A new oxysporidinone analogue (1) and a new 3-hydroxyl-2-piperidinone derivative (2), along with the known compounds (−)-4,6′-anhydrooxysporidinone (3), (+)-fusarinolic acid (4), gibepyrone D (5), beauvercin (6),cerevisterol (7), fusaruside (8), and (2S,2′R,3R,3′E,4E,8E)-1-O-D-glucopyranosyl-2-N-(2′-hydroxy-3′-octadecenoyl)-3-hydroxy-9-methyl-4,8-sphingadienine (9) were isolated from Fusarium oxysporum. Compounds 1-9 were evaluated for cytotoxicity using the MTT method against cancer cell lines, PC-3, PANC-1, and A549. Beauvericin showed cytotoxicity against PC-3, PANC-1, and A549 with IC₅₀ value of 49.5 ± 3.8, 47.2 ± 2.9, and 10.4 ± 1.6 μM, respectively. Beauvericin also exhibited anti-bacterial activity towards methicillin-resistant Staphylococcus aureus (MIC = 3.125 μg/mL) and Bacillus subtilis (MIC = 3.125 μg/mL).     
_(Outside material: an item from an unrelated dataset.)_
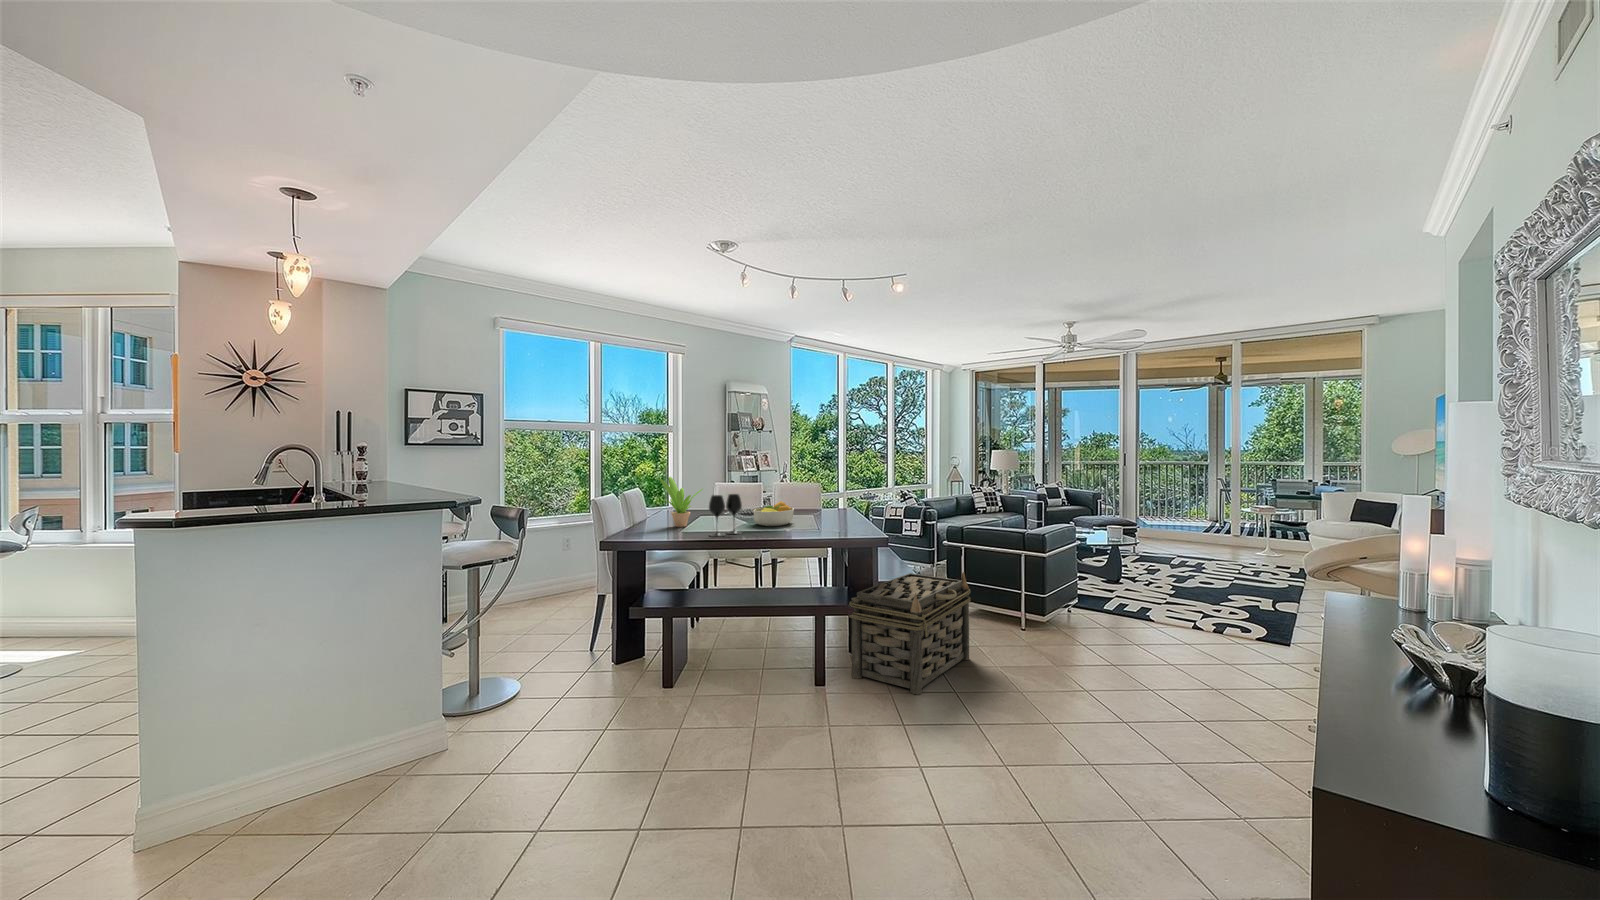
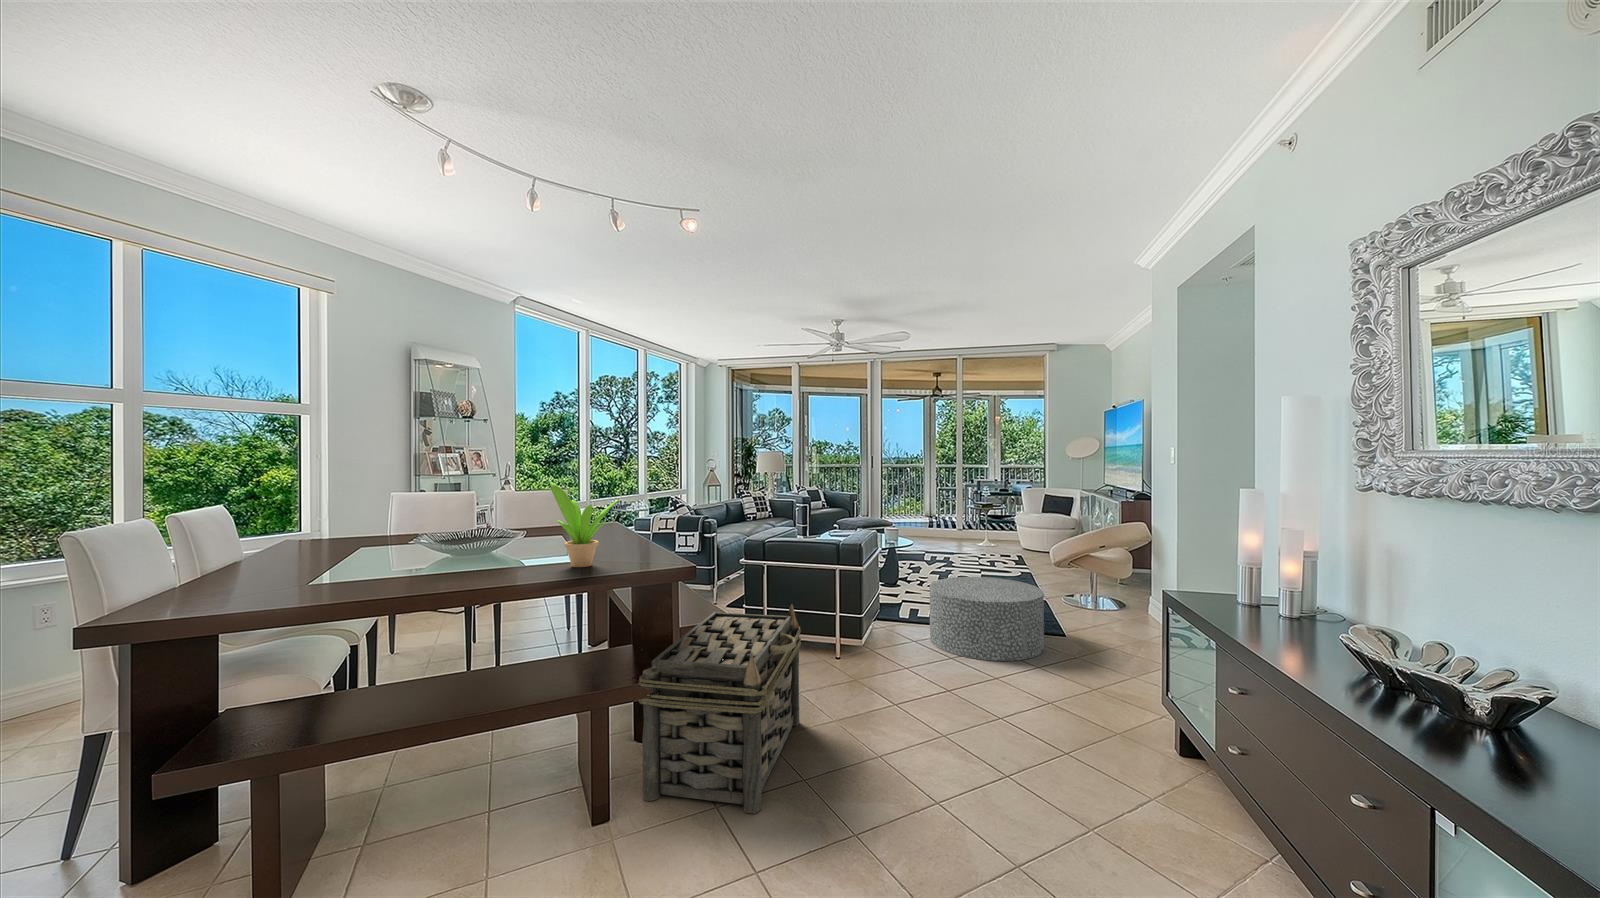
potted plant: present [659,477,703,527] -> present [549,482,619,567]
wine glass: present [709,494,742,537] -> none [364,511,440,594]
fruit bowl: present [753,501,794,526] -> none [461,518,534,561]
ottoman: none [1118,574,1236,650] -> present [930,577,1044,661]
Dammarane-type glycosides and long chain sesquiterpene glycosides from Gynostemma yixingense

A new dammarane-type glycoside and a new long chain sesquiterpene glycoside, along with nine known compounds 20(S)-ginsenoside Rh1 (3), 20(R)-ginsenoside Rh1 (4), ginsenoside F1 (5), amarantholidoside IV (6), ginsenoside Rc (7), 20(S)-ginsenoside Rg2 (8), 20(R)-ginsenoside Rg2 (9), ginsenoside Rd (10) and gypenoside XLVI (11) were isolated from Gynostemma yixingense. The structures of the new compounds were determined on the basis of spectroscopic analysis, including 1D-, 2D-NMR and ESI-MS techniques as well as by comparison of the spectral data with those of related compounds as 2α,3β,20(S)-trihydroxydammar-24-ene-3-O-[β-d-glucopyranosyl((1 → 2)-β-d-glucopyranosyl]-20-O-[β-d-xylopyranosyl((1 → 6)-β-d-glucopyranoside] (1) (2E,6E)-10-β-d-glucopyranosyl-1,10,11-trihydroxy-3,7,11-trimethyldodeca-2,6-diene (2).     

Phenolic glycosides from Dodecadenia grandiflora and their glucose-6-phosphatase inhibitory activity

Phytochemical investigation of Dodecadenia grandiflora leaves led to the isolation and identification of three phenolic glycosides, designated 1-[(4′-O-(E)-p-coumaroyl)-β-d-glucopyranosyl]-oxy-2-phenol (1), 1-[(6′-O-(E)-p-coumaroyl)-β-d-glucopyranosyl]-oxy-2-phenol (2) and 1-[O-β-d-glucopyranosyl(1→2)-β-d-glucopyranosyl]-oxy-2-phenol (3), along with nine known compounds. Compounds 1, 2, 5 and 9 exhibited significant glucose-6-phosphatase inhibitory activity (63.7, 66.9, 82.9 and 85.4%) with IC₅₀ values of 88.5, 81.0, 51 and 50 μM respectively. On the basis of biological results, a structure–activity relationship has been discussed.